Pemda Pangandaran Tolak Santri Pengibar Bendera di HSN Menggunakan Sarung


santri kecewa

Pangandaranlife.com, Minggu (22/10) Perayaan Hari Santri Nasional di Kabupaten Pangandaran diwarnai dengan kesedihan para santri karena pihak Pemda Pangandaran menolak pengibar bendera yang menggunakan kain Sarung.

Menurut Dewan Ustadz Pondok Pesantren Babakan Jamanis, Kecamatan Parigi Kabupaten Pangandaran Yusup Sidik mengatakan, bahwa pihak Pemda Pangandaran dinilai tidak konsisten dalam renacan/persiapan kegiatan HSN terutama untuk petugas pengibar bendera

"Jauh sebelumnya, panitia memutuskan untuk upacara HSN, petugas pengibar bendera harus dari santri dengan memakai sarung seperti kegiatan di kota/kabupaten lainnya," ujarnya kepada ruber.id, Minggu (22/10/2017).

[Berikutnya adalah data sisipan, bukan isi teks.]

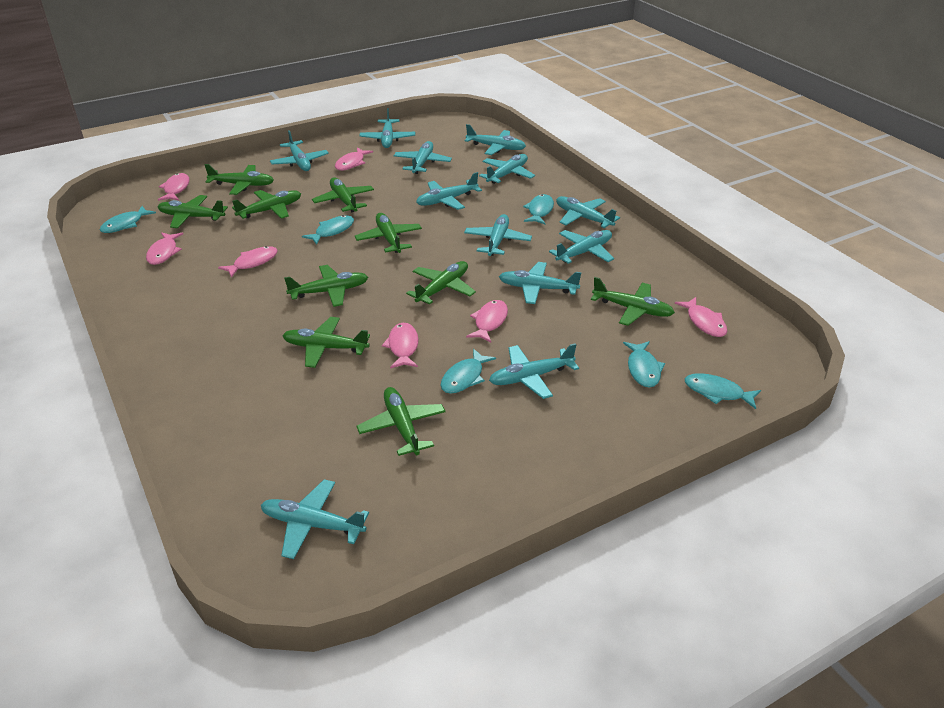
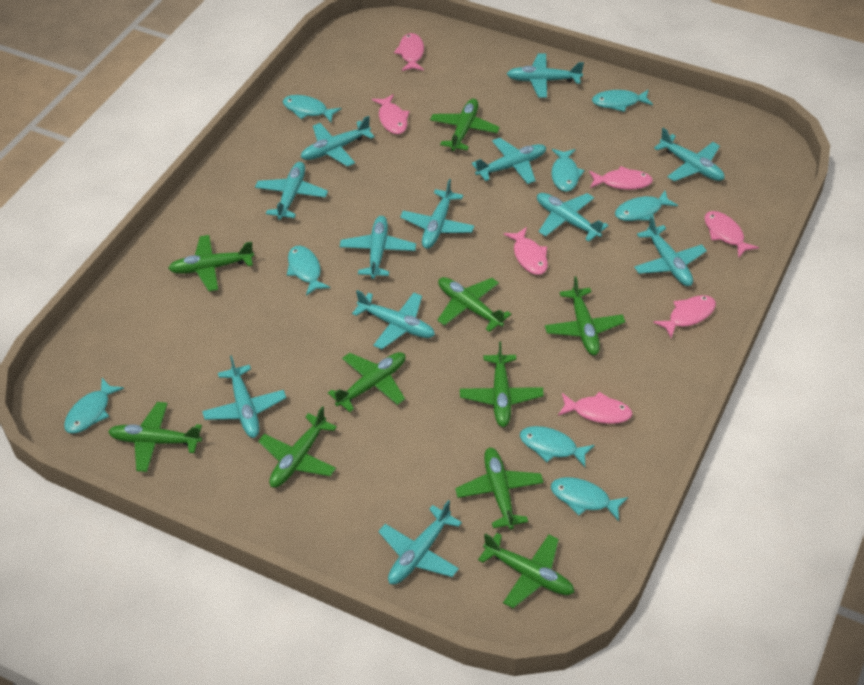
turquoise fish: [100,206,156,233] [302,215,354,245] [440,348,496,394] [523,194,554,224] [623,341,665,387] [685,373,761,409] = 6 -> [64,378,124,434] [283,95,342,122] [287,246,330,296] [520,426,595,467] [551,149,585,192] [551,477,628,521] [592,89,653,112] [615,191,678,221] = 8

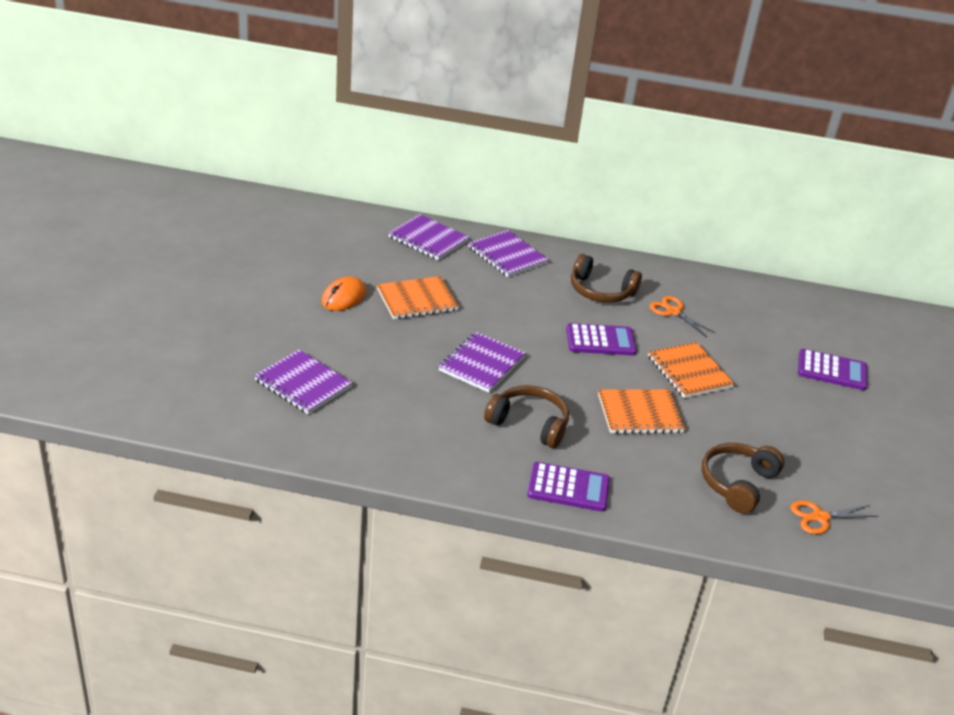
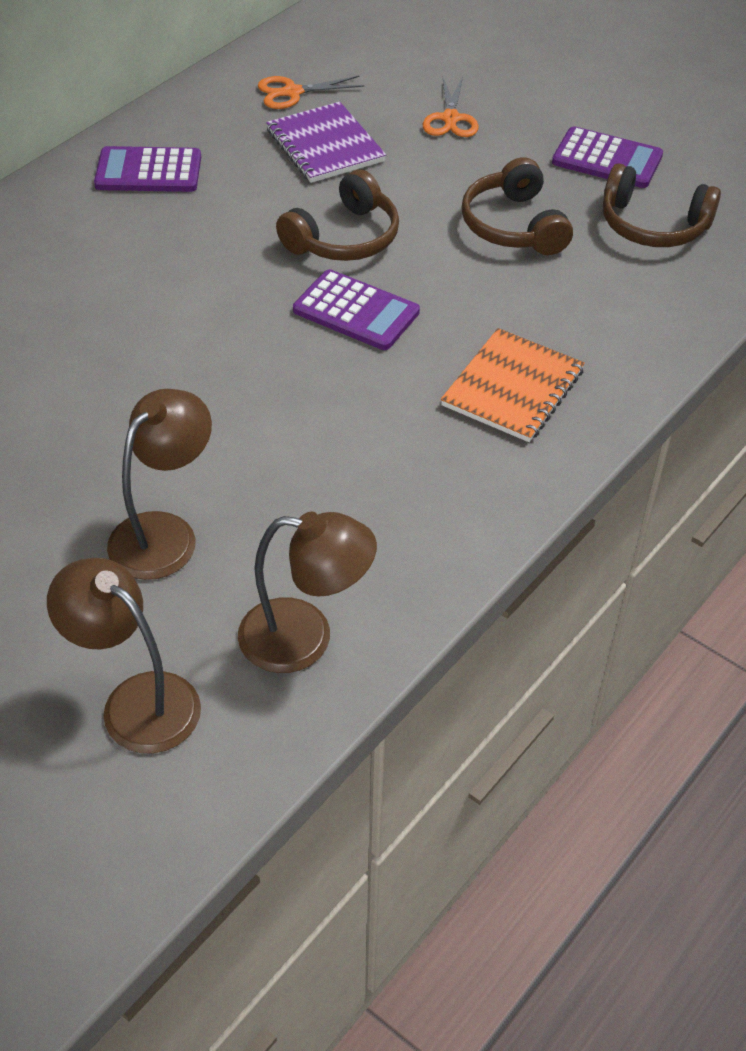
brown lamp: none = 0 -> [47,558,201,753] [107,389,212,580] [238,512,377,673] = 3
orange mouse: [322,276,366,311] = 1 -> none = 0
orange notebook: [377,276,459,319] [598,389,685,434] [648,342,735,398] = 3 -> [441,328,585,442] = 1
purple notebook: [254,350,352,414] [388,214,469,260] [438,332,526,393] [468,230,548,277] = 4 -> [266,102,386,183] = 1

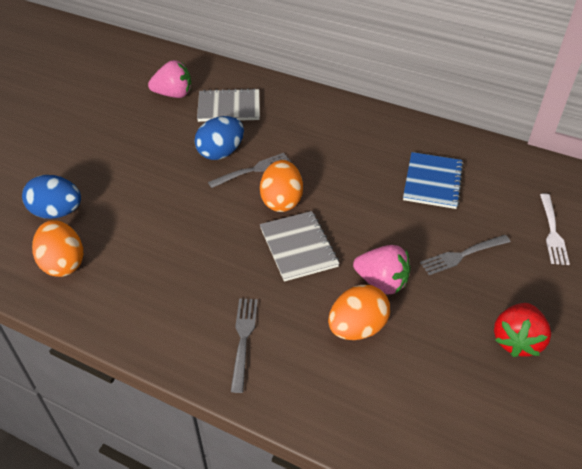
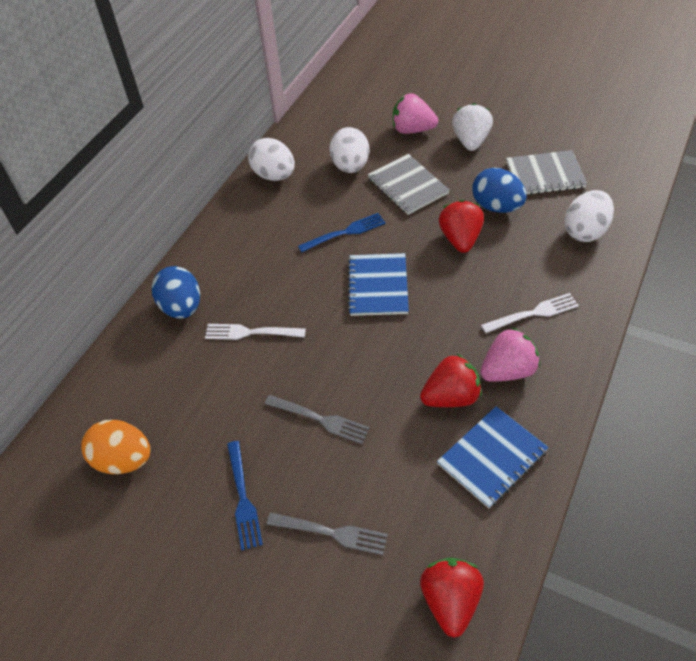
blue fork: none = 0 -> [227,441,263,550] [298,213,386,252] = 2
blue notebook: [403,152,463,209] = 1 -> [348,253,409,316] [437,406,549,508] = 2
grey fork: [208,153,291,188] [231,298,258,393] [420,235,511,275] = 3 -> [265,395,370,444] [267,513,388,555] = 2
orange egg: [32,220,83,277] [260,160,303,212] [328,285,390,340] = 3 -> [81,420,151,474] = 1
red strawberry: [494,303,551,357] = 1 -> [420,354,482,407] [420,558,484,638] [439,200,484,253] = 3
white egg: none = 0 -> [248,138,295,181] [329,127,370,173] [564,190,614,242] = 3
white fork: [540,193,570,265] = 1 -> [205,324,306,340] [481,293,579,333] = 2
white strawberry: none = 0 -> [452,103,493,151] = 1

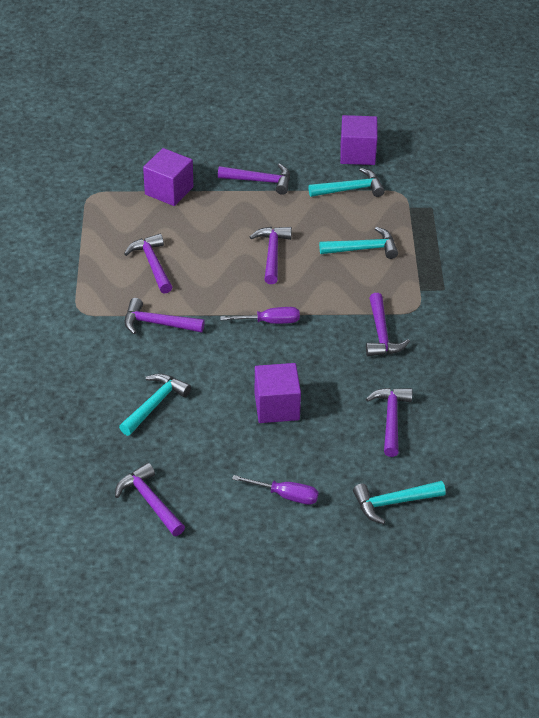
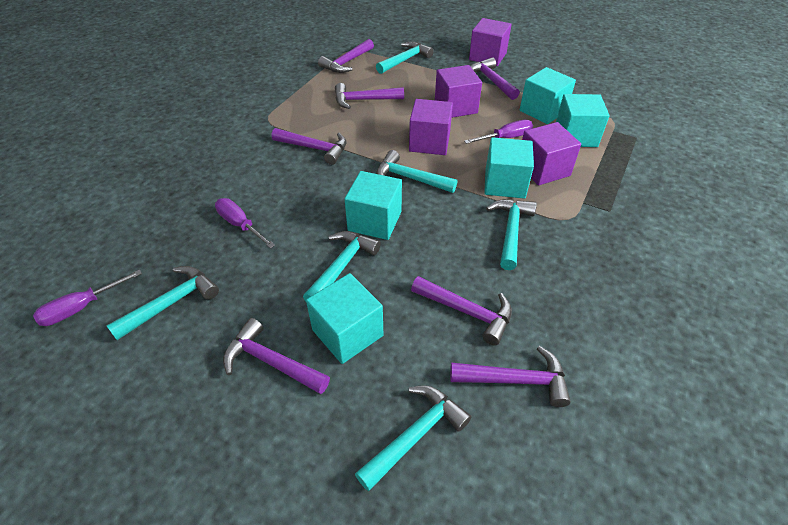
purple cube: [143,148,193,206] [255,363,301,423] [340,115,378,165] = 3 -> [409,99,453,155] [435,65,482,118] [469,18,512,66] [522,122,581,185] = 4
purple screwdriver: [220,307,300,324] [232,475,319,505] = 2 -> [33,270,142,326] [215,198,275,248] [464,120,533,144] = 3
turquoise cube: none = 0 -> [306,273,383,364] [345,171,402,240] [484,137,534,199] [520,67,576,124] [556,94,610,147] = 5
turquoise hammer: [119,373,191,436] [308,168,385,197] [319,227,398,259] [353,481,446,524] = 4 -> [106,266,219,340] [303,231,381,301] [355,385,472,491] [376,42,434,74] [376,150,457,193] [486,199,537,270] = 6

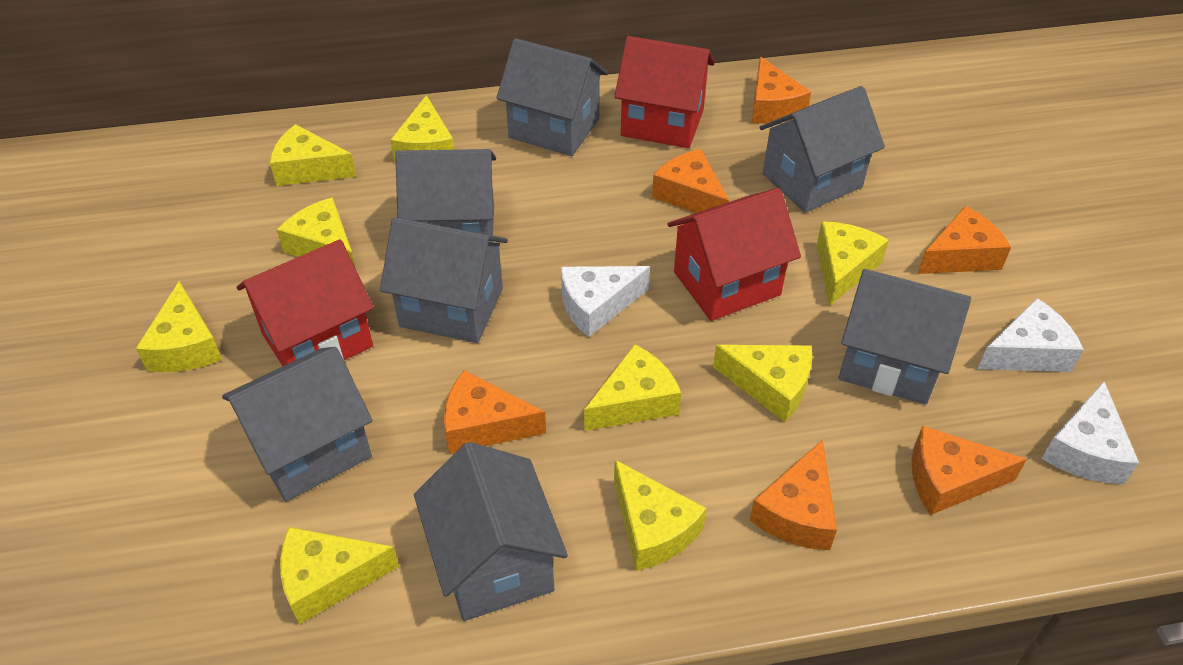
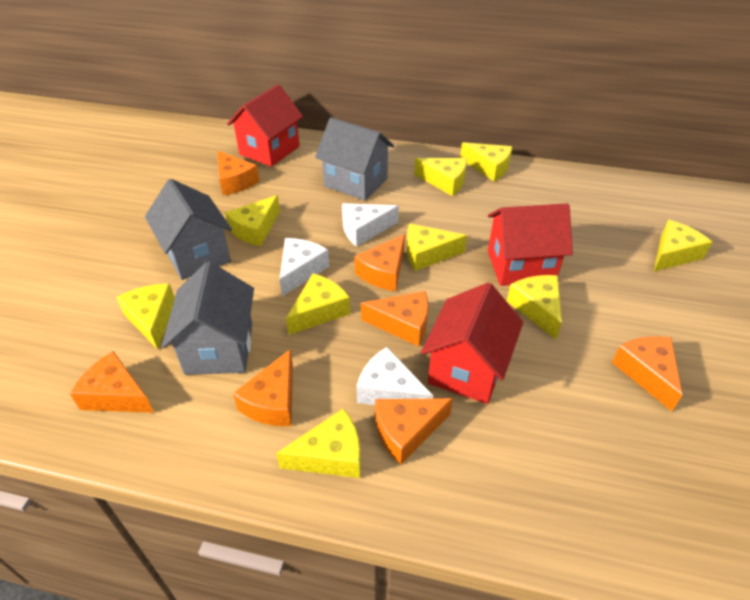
grey house: [222,347,372,502] [380,217,508,343] [395,149,496,242] [414,442,568,621] [497,38,608,156] [759,86,885,213] [838,269,971,405] = 7 -> [145,179,232,280] [162,262,254,375] [315,117,394,201] = 3
orange cheese: [444,370,546,454] [652,149,729,213] [750,440,837,550] [752,57,811,124] [912,426,1027,515] [918,206,1011,274] = 6 -> [70,351,154,413] [217,151,260,195] [233,350,293,426] [354,234,405,291] [361,291,428,346] [375,398,453,465] [612,336,682,411] = 7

Atas kesepakatan tersebut, kata Yusup, pengibar bendera dari salah satu Pondok Pesantren pun mulai latihan bahkan sudah melaksanakan gladi resik yang disaksiakan pihak Pemda Pangandaran.
"Tapi tiba-tiba, pada malam hari ada informasi untuk pengibar bendera, selain memakai sarung juga harus mempersiapkan baju paskibra biasa yang lengkap," tuturnya.

Namun, kata Yusup, setelah seluruhnya dipersiapkan lengkap, terjadi perdebatan alot antara pihak panitia dengan Pemda Pangandaran yang mengatakan tidak ada aturan pengibar bendera pakai sarung karena tidak sesuai dengan Tata Upacara Militer (TUM).

"Setelah kami jawab sudah mempersiapkan pakaian paskibra lengkap, malah ada alasan lainnya dengan mengatakan saat upacara, bendera harus sudah di atas menurut telepon dari Pemerintah Provinisi Jawa Barat," sebutnya.

Karena perdebatan tidak menemui titik temu, lanjut Yusup, akhirnya para santri pulang dengan rasa kecewa dan mereka menangis karena merasa dipermainkan," ucapnya.

Yusup menambahkan, kejadian tersebut memang dianggap hal kecil namun telah mengecewakan para santri yang telah berhari-hari melaksanakan latihan.

"Kami tersinggung dengan hal ini karena terkesan santri disepelekan. Tidak terbayangkan bagaimana perasaan mereka yang secara psikologis akan berdampak pada mentalnya," katanya.